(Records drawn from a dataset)
· · · ·
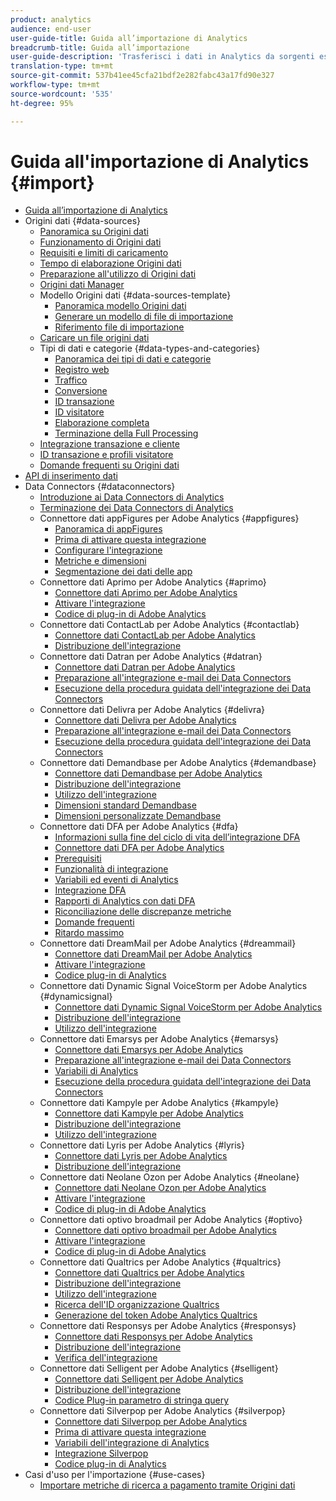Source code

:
 ```yaml
---
product: analytics
audience: end-user
user-guide-title: Guida all’importazione di Analytics
breadcrumb-title: Guida all’importazione
user-guide-description: 'Trasferisci i dati in Analytics da sorgenti esterne, sia in massa che in tempo reale. '
translation-type: tm+mt
source-git-commit: 537b41ee45cfa21bdf2e282fabc43a17fd90e327
workflow-type: tm+mt
source-wordcount: '535'
ht-degree: 95%

---
```



# Guida all&#39;importazione di Analytics {#import}

+ [Guida all’importazione di Analytics](home.md)
+ Origini dati {#data-sources}
   + [Panoramica su Origini dati](c-data-sources/datasrc-home.md)
   + [Funzionamento di Origini dati](c-data-sources/datasrc-how-data-sources-works.md)
   + [Requisiti e limiti di caricamento](c-data-sources/datasrc-requirements.md)
   + [Tempo di elaborazione Origini dati](c-data-sources/datasrc-processing-time.md)
   + [Preparazione all&#39;utilizzo di Origini dati](c-data-sources/datasrc-preparing.md)
   + [Origini dati Manager](c-data-sources/datasrc-manager.md)
   + Modello Origini dati {#data-sources-template}
      + [Panoramica modello Origini dati](c-data-sources/datasrc-template/datasrc-template-file.md)
      + [Generare un modello di file di importazione](c-data-sources/datasrc-template/t-datasrc-creating-data-sources-file.md)
      + [Riferimento file di importazione](c-data-sources/datasrc-template/datasrc-import-file-reference.md)
   + [Caricare un file origini dati](c-data-sources/t-datasrc-uploading-data.md)
   + Tipi di dati e categorie {#data-types-and-categories}
      + [Panoramica dei tipi di dati e categorie](c-data-sources/c-datasrc-types/datasrc-categories.md)
      + [Registro web](c-data-sources/c-datasrc-types/datasrc-web-log.md)
      + [Traffico](c-data-sources/c-datasrc-types/datasrc-traffic.md)
      + [Conversione](c-data-sources/c-datasrc-types/datasrc-conversion.md)
      + [ID transazione](c-data-sources/c-datasrc-types/datasrc-transactionid.md)
      + [ID visitatore](c-data-sources/c-datasrc-types/datasrc-visitorid.md)
      + [Elaborazione completa](c-data-sources/c-datasrc-types/datasrc-full-processing.md)
      + [Terminazione della Full Processing](c-data-sources/c-datasrc-types/datasrc-fullproc-eol.md)
   + [Integrazione transazione e cliente](c-data-sources/datasrc-integrating-offline-data.md)
   + [ID transazione e profili visitatore](c-data-sources/datasrc-tid-visitor-profile.md)
   + [Domande frequenti su Origini dati](c-data-sources/datasrc-faq.md)
+ [API di inserimento dati](c-data-insertion-api/c-data-insertion-api.md)
+ Data Connectors {#dataconnectors}
   + [Introduzione ai Data Connectors di Analytics](data-connectors/getting-started-data-connectors.md)
   + [Terminazione dei Data Connectors di Analytics](data-connectors/data-connectors-eol.md)
   + Connettore dati appFigures per Adobe Analytics {#appfigures}
      + [Panoramica di appFigures](data-connectors/appfigures-overview/appfigures-overview.md)
      + [Prima di attivare questa integrazione](data-connectors/appfigures-overview/appfigures-before-activation.md)
      + [Configurare l&#39;integrazione](data-connectors/appfigures-overview/t-appfigures-integration.md)
      + [Metriche e dimensioni](data-connectors/appfigures-overview/appfigures-metrics.md)
      + [Segmentazione dei dati delle app](data-connectors/appfigures-overview/appfigures-segment-filter.md)
   + Connettore dati Aprimo per Adobe Analytics {#aprimo}
      + [Connettore dati Aprimo per Adobe Analytics](data-connectors/aprimo-overview/aprimo-overview.md)
      + [Attivare l&#39;integrazione](data-connectors/aprimo-overview/t-aprimo-activate.md)
      + [Codice di plug-in di Adobe Analytics](data-connectors/aprimo-overview/aprimo-sitecatalyst-code.md)
   + Connettore dati ContactLab per Adobe Analytics {#contactlab}
      + [Connettore dati ContactLab per Adobe Analytics](data-connectors/c-contactlab-data-connector-for-adobe-analytics/c-contactlab-data-connector-for-adobe-analytics.md)
      + [Distribuzione dell&#39;integrazione](data-connectors/c-contactlab-data-connector-for-adobe-analytics/contactlab-deploying-the-integration.md)
   + Connettore dati Datran per Adobe Analytics {#datran}
      + [Connettore dati Datran per Adobe Analytics](data-connectors/datran-integration-overview/datran-integration-overview.md)
      + [Preparazione all&#39;integrazione e-mail dei Data Connectors](data-connectors/datran-integration-overview/datran-configuring-integration.md)
      + [Esecuzione della procedura guidata dell&#39;integrazione dei Data Connectors](data-connectors/datran-integration-overview/t-datran-wizard.md)
   + Connettore dati Delivra per Adobe Analytics {#delivra}
      + [Connettore dati Delivra per Adobe Analytics](data-connectors/delivra-integration-overview/delivra-integration-overview.md)
      + [Preparazione all&#39;integrazione e-mail dei Data Connectors](data-connectors/delivra-integration-overview/delivra-configuring-the-genesis-delivra-integration.md)
      + [Esecuzione della procedura guidata dell&#39;integrazione dei Data Connectors](data-connectors/delivra-integration-overview/t-delivra-running-the-genesis-integration-wizard.md)
   + Connettore dati Demandbase per Adobe Analytics {#demandbase}
      + [Connettore dati Demandbase per Adobe Analytics](data-connectors/demandbase-home/demandbase-home.md)
      + [Distribuzione dell&#39;integrazione](data-connectors/demandbase-home/demandbase-deploying.md)
      + [Utilizzo dell&#39;integrazione](data-connectors/demandbase-home/demandbase-using-integration.md)
      + [Dimensioni standard Demandbase](data-connectors/demandbase-home/demandbase-standard-dimensions.md)
      + [Dimensioni personalizzate Demandbase](data-connectors/demandbase-home/demandbase-custom-dimensions.md)
   + Connettore dati DFA per Adobe Analytics {#dfa}
      + [Informazioni sulla fine del ciclo di vita dell’integrazione DFA](data-connectors/dfa-data-connector-analytics/dfa-eol.md)
      + [Connettore dati DFA per Adobe Analytics](data-connectors/dfa-data-connector-analytics/dfa-data-connector-analytics.md)
      + [Prerequisiti](data-connectors/dfa-data-connector-analytics/dfa-prerequisites.md)
      + [Funzionalità di integrazione](data-connectors/dfa-data-connector-analytics/dfa-integration-features.md)
      + [Variabili ed eventi di Analytics](data-connectors/dfa-data-connector-analytics/dfa-analytics-variables-and-events.md)
      + [Integrazione DFA](data-connectors/dfa-data-connector-analytics/dfa-integration.md)
      + [Rapporti di Analytics con dati DFA](data-connectors/dfa-data-connector-analytics/dfa-analytics-reports.md)
      + [Riconciliazione delle discrepanze metriche](data-connectors/dfa-data-connector-analytics/dfa-reconciling-metric-discrepancies.md)
      + [Domande frequenti](data-connectors/dfa-data-connector-analytics/dfa-faq.md)
      + [Ritardo massimo](data-connectors/dfa-data-connector-analytics/maxdelay.md)
   + Connettore dati DreamMail per Adobe Analytics {#dreammail}
      + [Connettore dati DreamMail per Adobe Analytics](data-connectors/dreammail-overview/dreammail-overview.md)
      + [Attivare l&#39;integrazione](data-connectors/dreammail-overview/t-dreammail-activate.md)
      + [Codice plug-in di Analytics](data-connectors/dreammail-overview/dreammail-analytics-code.md)
   + Connettore dati Dynamic Signal VoiceStorm per Adobe Analytics {#dynamicsignal}
      + [Connettore dati Dynamic Signal VoiceStorm per Adobe Analytics](data-connectors/dynamic-signal-for-analytics/dynamic-signal-for-analytics.md)
      + [Distribuzione dell&#39;integrazione](data-connectors/dynamic-signal-for-analytics/dynamic-signal-deploy-integration.md)
      + [Utilizzo dell&#39;integrazione](data-connectors/dynamic-signal-for-analytics/dynamic-signal-use-integration.md)
   + Connettore dati Emarsys per Adobe Analytics {#emarsys}
      + [Connettore dati Emarsys per Adobe Analytics](data-connectors/emarsys-overview/emarsys-overview.md)
      + [Preparazione all&#39;integrazione e-mail dei Data Connectors](data-connectors/emarsys-overview/emarsys-configure-integration.md)
      + [Variabili di Analytics](data-connectors/emarsys-overview/emarsys-variables.md)
      + [Esecuzione della procedura guidata dell&#39;integrazione dei Data Connectors](data-connectors/emarsys-overview/emarsys-wizard.md)
   + Connettore dati Kampyle per Adobe Analytics {#kampyle}
      + [Connettore dati Kampyle per Adobe Analytics](data-connectors/kampyle-home/kampyle-home.md)
      + [Distribuzione dell&#39;integrazione](data-connectors/kampyle-home/kampyle-deploy.md)
      + [Utilizzo dell&#39;integrazione](data-connectors/kampyle-home/kampyle-integration.md)
   + Connettore dati Lyris per Adobe Analytics {#lyris}
      + [Connettore dati Lyris per Adobe Analytics](data-connectors/lyris-overview/lyris-overview.md)
      + [Distribuzione dell&#39;integrazione](data-connectors/lyris-overview/lyris-deploy-integration.md)
   + Connettore dati Neolane Ozon per Adobe Analytics {#neolane}
      + [Connettore dati Neolane Ozon per Adobe Analytics](data-connectors/neolane-overview/neolane-overview.md)
      + [Attivare l&#39;integrazione](data-connectors/neolane-overview/neolane-activate.md)
      + [Codice di plug-in di Adobe Analytics](data-connectors/neolane-overview/neolane-plugin-code.md)
   + Connettore dati optivo broadmail per Adobe Analytics {#optivo}
      + [Connettore dati optivo broadmail per Adobe Analytics](data-connectors/optivo-overview/optivo-overview.md)
      + [Attivare l&#39;integrazione](data-connectors/optivo-overview/optivo-activate.md)
      + [Codice di plug-in di Adobe Analytics](data-connectors/optivo-overview/optivo-plugin-code.md)
   + Connettore dati Qualtrics per Adobe Analytics {#qualtrics}
      + [Connettore dati Qualtrics per Adobe Analytics](data-connectors/qualtrics-overview/qualtrics-overview.md)
      + [Distribuzione dell&#39;integrazione](data-connectors/qualtrics-overview/qualtrics-deploying.md)
      + [Utilizzo dell&#39;integrazione](data-connectors/qualtrics-overview/qualtrics-integration.md)
      + [Ricerca dell&#39;ID organizzazione Qualtrics](data-connectors/qualtrics-overview/qualtrics-org-id.md)
      + [Generazione del token Adobe Analytics Qualtrics](data-connectors/qualtrics-overview/qualtrics-token.md)
   + Connettore dati Responsys per Adobe Analytics {#responsys}
      + [Connettore dati Responsys per Adobe Analytics](data-connectors/responsys-home/responsys-home.md)
      + [Distribuzione dell&#39;integrazione](data-connectors/responsys-home/responsys-deploy/responsys-deploy.md)
      + [Verifica dell&#39;integrazione](data-connectors/responsys-home/responsys-verify.md)
   + Connettore dati Selligent per Adobe Analytics {#selligent}
      + [Connettore dati Selligent per Adobe Analytics](data-connectors/selligent-overview/selligent-overview.md)
      + [Distribuzione dell&#39;integrazione](data-connectors/selligent-overview/selligent-deploy-integration.md)
      + [Codice Plug-in parametro di stringa query](data-connectors/selligent-overview/selligent-plugin-code.md)
   + Connettore dati Silverpop per Adobe Analytics {#silverpop}
      + [Connettore dati Silverpop per Adobe Analytics](data-connectors/silverpop-overview/silverpop-overview.md)
      + [Prima di attivare questa integrazione](data-connectors/silverpop-overview/silverpop-before-activation/silverpop-before-activation.md)
      + [Variabili dell&#39;integrazione di Analytics](data-connectors/silverpop-overview/silverpop-variables.md)
      + [Integrazione Silverpop](data-connectors/silverpop-overview/silverpop-wizard.md)
      + [Codice plug-in di Analytics](data-connectors/silverpop-overview/silverpop-analytics-code.md)
+ Casi d&#39;uso per l&#39;importazione {#use-cases}
   + [Importare metriche di ricerca a pagamento tramite Origini dati](use-cases/paid-search-metrics.md)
· · · ·
**What you should do:** Take from the entries every line that has the string "optivo".

**Exercise solution:**
   + Connettore dati optivo broadmail per Adobe Analytics {#optivo}
      + [Connettore dati optivo broadmail per Adobe Analytics](data-connectors/optivo-overview/optivo-overview.md)
      + [Attivare l&#39;integrazione](data-connectors/optivo-overview/optivo-activate.md)
      + [Codice di plug-in di Adobe Analytics](data-connectors/optivo-overview/optivo-plugin-code.md)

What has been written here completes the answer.